Bowling N, Walsh R A, Song G, Estridge T, Sandusky G E, Fouts R L, Mintze K, Pickard T, Roden R, Bristow M R, Sabbah H N, Mizrahi J L, Gromo G, King G L, Vlahos C J
Cardiovascular Research, Eli Lilly and Co, Indianapolis, Ind 46285-0520, USA.
Circulation. 1999 Jan 26;99(3):384-91. doi: 10.1161/01.cir.99.3.384.
Increased expression of Ca2+-sensitive protein kinase C (PKC) isoforms may be important markers of heart failure. Our aim was to determine the relative expression of PKC-beta1, -beta2, and -alpha in failed and nonfailed myocardium.
Explanted hearts of patients in whom dilated cardiomyopathy or ischemic cardiomyopathy was diagnosed were examined for PKC isoform content by Western blot, immunohistochemistry, enzymatic activity, and in situ hybridization and compared with nonfailed left ventricle. Quantitative immunoblotting revealed significant increases of >40% in PKC-beta1 (P<0.05) and -beta2 (P<0.04) membrane expression in failed hearts compared with nonfailed; PKC-alpha expression was significantly elevated by 70% in membrane fractions (P<0.03). PKC-epsilon expression was not significantly changed. In failed left ventricle, PKC-beta1 and -beta2 immunostaining was intense throughout myocytes, compared with slight, scattered staining in nonfailed myocytes. PKC-alpha immunostaining was also more evident in cardiomyocytes from failed hearts with staining primarily localized to intercalated disks. In situ hybridization revealed increased PKC-beta1 and -beta2 mRNA expression in cardiomyocytes of failed heart tissue. PKC activity was significantly increased in membrane fractions from failed hearts compared with nonfailed (1021+/-189 versus 261+/-89 pmol. mg-1. min-1, P<0.01). LY333531, a selective PKC-beta inhibitor, significantly decreased PKC activity in membrane fractions from failed hearts by 209 pmol. min-1. mg-1 (versus 42.5 pmol. min-1. mg-1 in nonfailed, P<0.04), indicating a greater contribution of PKC-beta to total PKC activity in failed hearts.

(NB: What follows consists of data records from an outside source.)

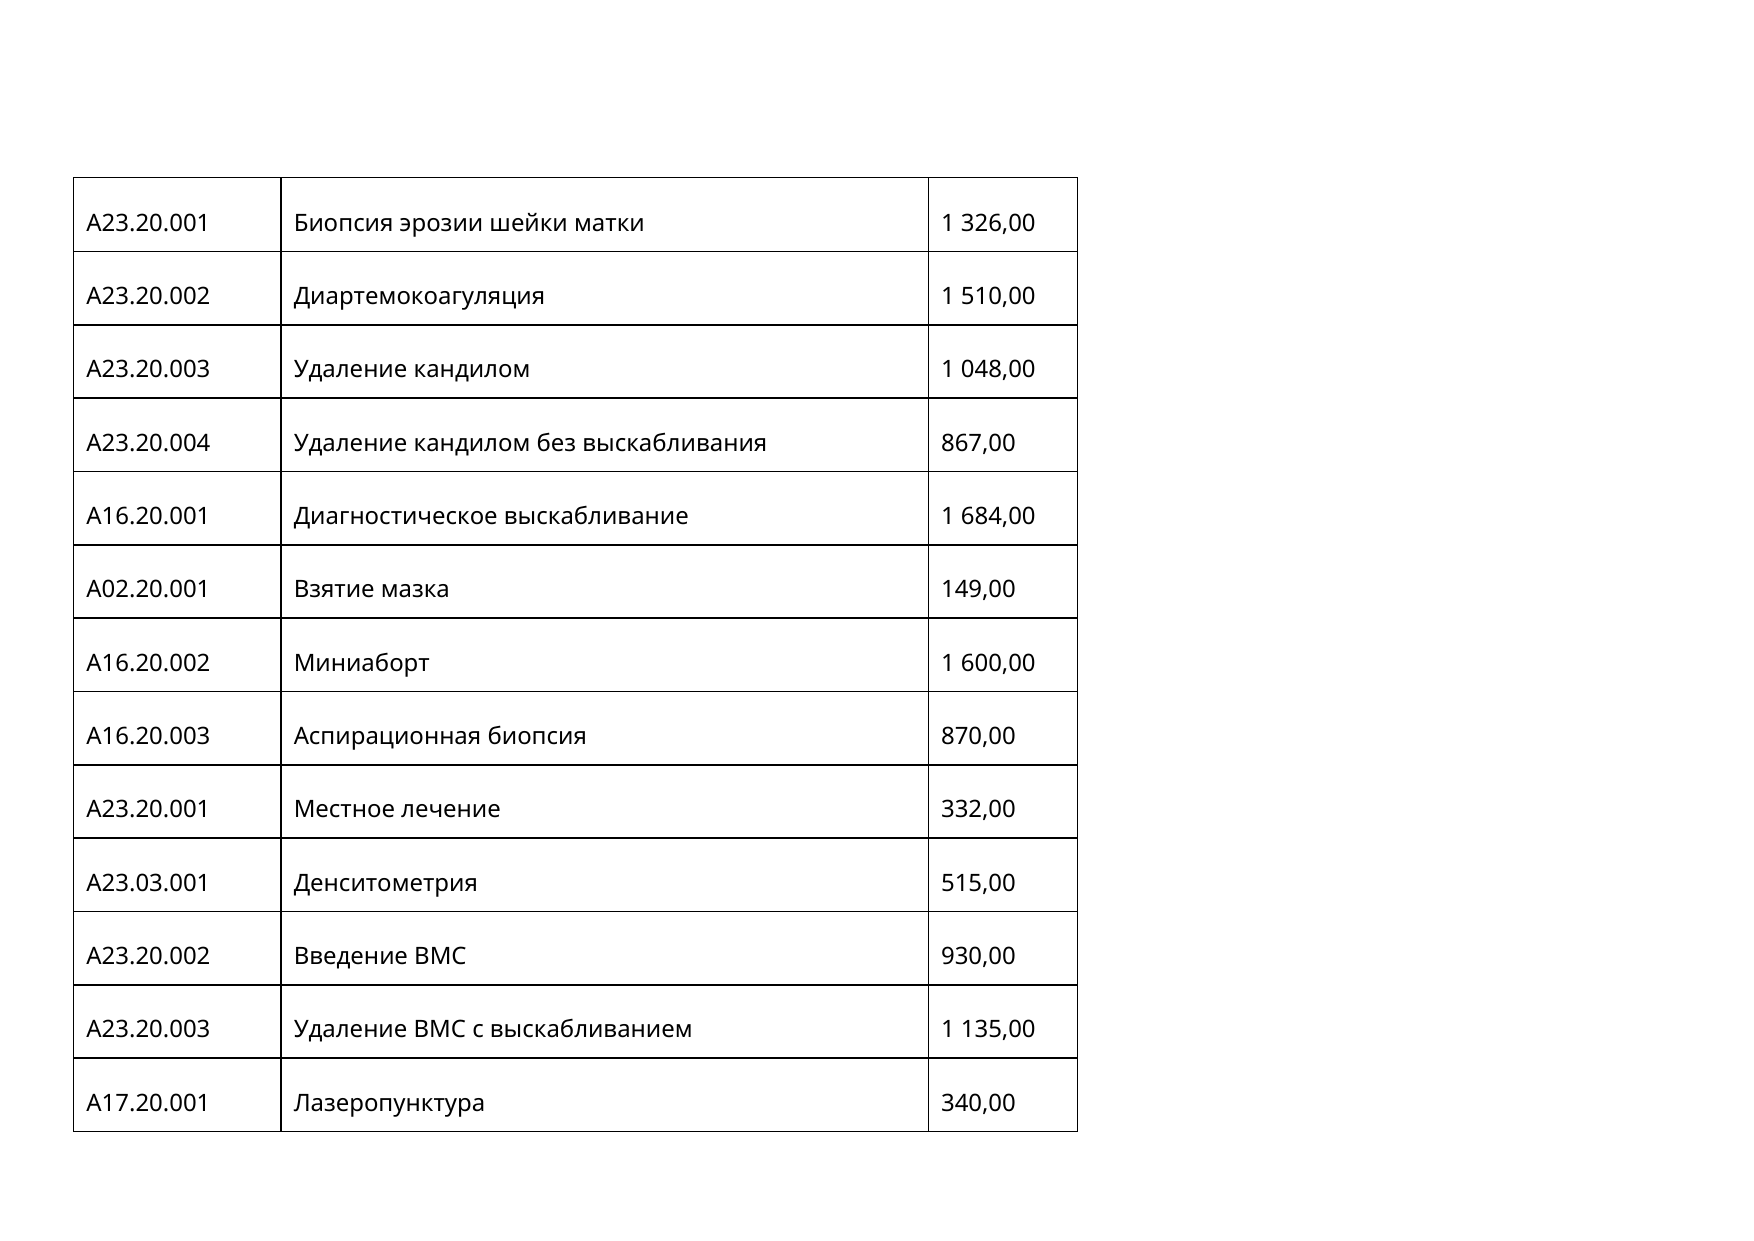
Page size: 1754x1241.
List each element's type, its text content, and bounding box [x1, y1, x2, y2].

table_cell Взятие мазка [282, 546, 928, 617]
table_cell Удаление ВМС с выскабливанием [282, 986, 928, 1057]
table_cell 1 600,00 [929, 619, 1077, 691]
table_cell 1 135,00 [929, 986, 1077, 1057]
table_cell А23.20.003 [74, 986, 280, 1057]
table_cell Диартемокоагуляция [282, 252, 928, 324]
table_cell Местное лечение [282, 766, 928, 837]
table_cell А23.20.001 [74, 766, 280, 837]
table_cell Удаление кандилом [282, 326, 928, 397]
table_cell Биопсия эрозии шейки матки [282, 178, 928, 251]
table_cell А16.20.002 [74, 619, 280, 691]
table_cell 1 326,00 [929, 178, 1077, 251]
table_cell 1 048,00 [929, 326, 1077, 397]
table_cell А23.20.004 [74, 399, 280, 471]
table_cell 332,00 [929, 766, 1077, 837]
table_cell 515,00 [929, 839, 1077, 911]
table_cell А23.20.002 [74, 912, 280, 984]
table_cell А23.20.003 [74, 326, 280, 397]
table_cell Диагностическое выскабливание [282, 472, 928, 544]
table_cell 1 510,00 [929, 252, 1077, 324]
table_cell А16.20.003 [74, 692, 280, 764]
table_cell 149,00 [929, 546, 1077, 617]
table_cell А23.03.001 [74, 839, 280, 911]
table_cell Денситометрия [282, 839, 928, 911]
table_cell А23.20.001 [74, 178, 280, 251]
table_cell А17.20.001 [74, 1059, 280, 1131]
table_cell 1 684,00 [929, 472, 1077, 544]
table_cell 867,00 [929, 399, 1077, 471]
table_cell 930,00 [929, 912, 1077, 984]
table_cell 340,00 [929, 1059, 1077, 1131]
table_cell А16.20.001 [74, 472, 280, 544]
table_cell Введение ВМС [282, 912, 928, 984]
table_cell А02.20.001 [74, 546, 280, 617]
table_cell Удаление кандилом без выскабливания [282, 399, 928, 471]
table_cell 870,00 [929, 692, 1077, 764]
table_cell Лазеропунктура [282, 1059, 928, 1131]
table_cell Аспирационная биопсия [282, 692, 928, 764]
table_cell Миниаборт [282, 619, 928, 691]
table_cell А23.20.002 [74, 252, 280, 324]
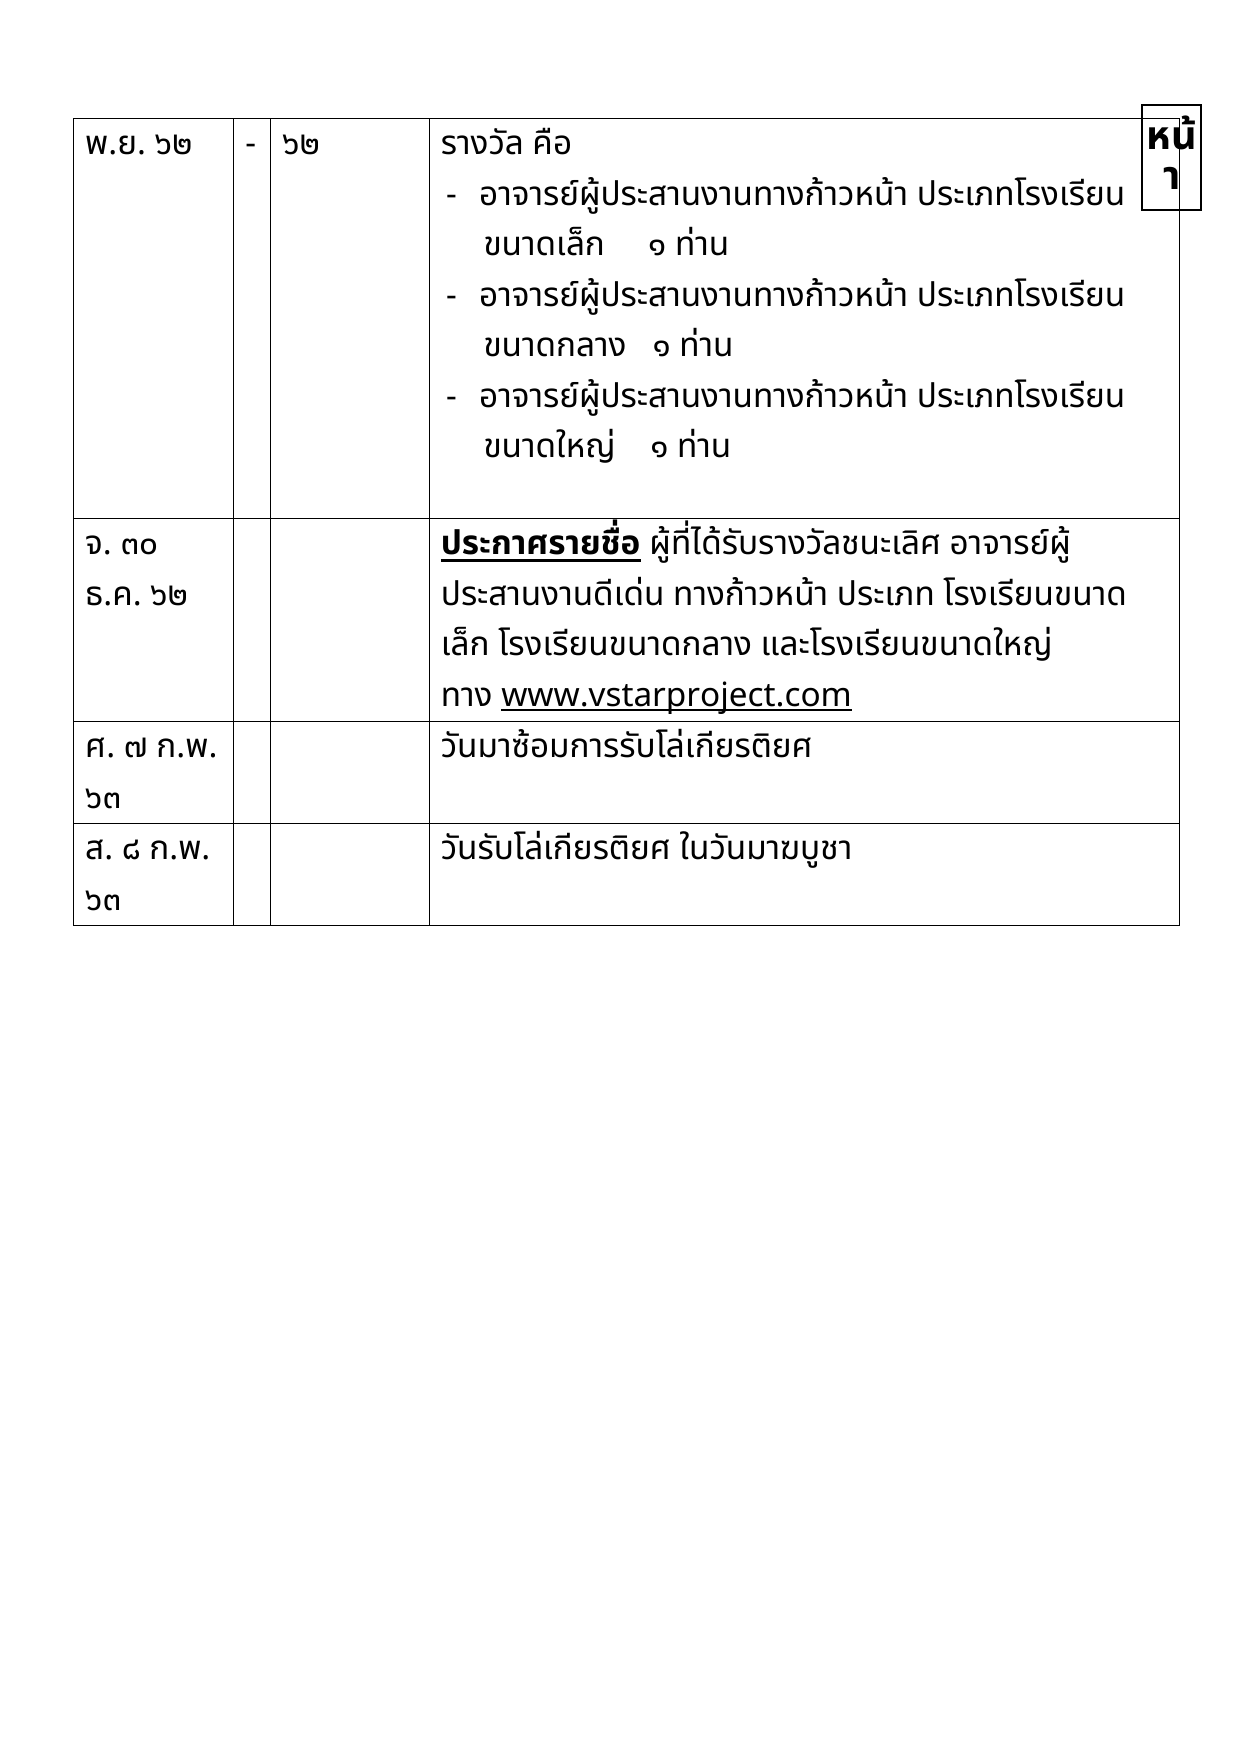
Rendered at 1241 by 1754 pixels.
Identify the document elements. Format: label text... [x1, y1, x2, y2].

table_cell ศ. ๗ ก.พ. ๖๓ [74, 722, 233, 823]
table_cell [271, 519, 429, 721]
table_cell ลงพื้นที่ เยี่ยมเยียนเพื่อประเมินตัดสินรางวัลชนะเลิศ ๓ รางวัล คือ อาจารย์ผู้ประสานงานทางก้าวหน้า ประเภทโรงเรียนขนาดเล็ก ๑ ท่าน อาจารย์ผู้ประสานงานทางก้าวหน้า ประเภทโรงเรียนขนาดกลาง ๑ ท่าน อาจารย์ผู้ประสานงานทางก้าวหน้า ประเภทโรงเรียนขนาดใหญ่ ๑ ท่าน [430, 119, 1179, 518]
table_cell [271, 722, 429, 823]
table_cell วันมาซ้อมการรับโล่เกียรติยศ [430, 722, 1179, 823]
table_cell - [234, 119, 270, 518]
table_cell วันรับโล่เกียรติยศ ในวันมาฆบูชา [430, 824, 1179, 925]
table_cell จ. ๓๐ ธ.ค. ๖๒ [74, 519, 233, 721]
table_cell ส. ๘ ก.พ. ๖๓ [74, 824, 233, 925]
table_cell จ. ๑๘ พ.ย. ๖๒ [74, 119, 233, 518]
table_cell [271, 824, 429, 925]
table_cell [234, 824, 270, 925]
table_cell ประกาศรายชื่อ ผู้ที่ได้รับรางวัลชนะเลิศ อาจารย์ผู้ประสานงานดีเด่น ทางก้าวหน้า ประเภท โรงเรียนขนาดเล็ก โรงเรียนขนาดกลาง และโรงเรียนขนาดใหญ่ ทาง www.vstarproject.com [430, 519, 1179, 721]
table_cell ศ.๖ ธ.ค. ๖๒ [271, 119, 429, 518]
table_cell [234, 519, 270, 721]
table_cell [234, 722, 270, 823]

In failed human heart, PKC-beta1 and -beta2 expression and contribution to total PKC activity are significantly increased. This may signal a role for Ca2+-sensitive PKC isoforms in cardiac mechanisms involved in heart failure.
钙敏感蛋白激酶C(PKC)亚型的表达增加可能是心力衰竭的重要标志物。我们的目的是确定PKC-β1、-β2和-α在衰竭心肌和非衰竭心肌中的相对表达。
对诊断为扩张型心肌病或缺血性心肌病患者的离体心脏,通过蛋白质印迹法、免疫组织化学、酶活性检测和原位杂交检测PKC亚型含量,并与非衰竭左心室进行比较。定量免疫印迹显示,与非衰竭心脏相比,衰竭心脏中PKC-β1(P<0.05)和-β2(P<0.04)膜表达显著增加>40%;膜组分中PKC-α表达显著升高70%(P<0.03)。PKC-ε表达无显著变化。在衰竭的左心室中,PKC-β1和-β2免疫染色在整个心肌细胞中强烈,而非衰竭心肌细胞中染色轻微且分散。PKC-α免疫染色在衰竭心脏的心肌细胞中也更明显,染色主要定位于闰盘。原位杂交显示衰竭心脏组织心肌细胞中PKC-β1和-β2 mRNA表达增加。与非衰竭心脏相比,衰竭心脏膜组分中的PKC活性显著增加(1021±189对261±89 pmol·mg-1·min-1,P<0.01)。LY333531,一种选择性PKC-β抑制剂,使衰竭心脏膜组分中的PKC活性显著降低209 pmol·min-1·mg-1(与非衰竭心脏中的42.5 pmol·min-1·mg-1相比,P<0.04),表明PKC-β对衰竭心脏中总PKC活性的贡献更大。
在衰竭的人类心脏中,PKC-β1和-β2的表达以及对总PKC活性的贡献显著增加。这可能表明钙敏感PKC亚型在参与心力衰竭的心脏机制中起作用。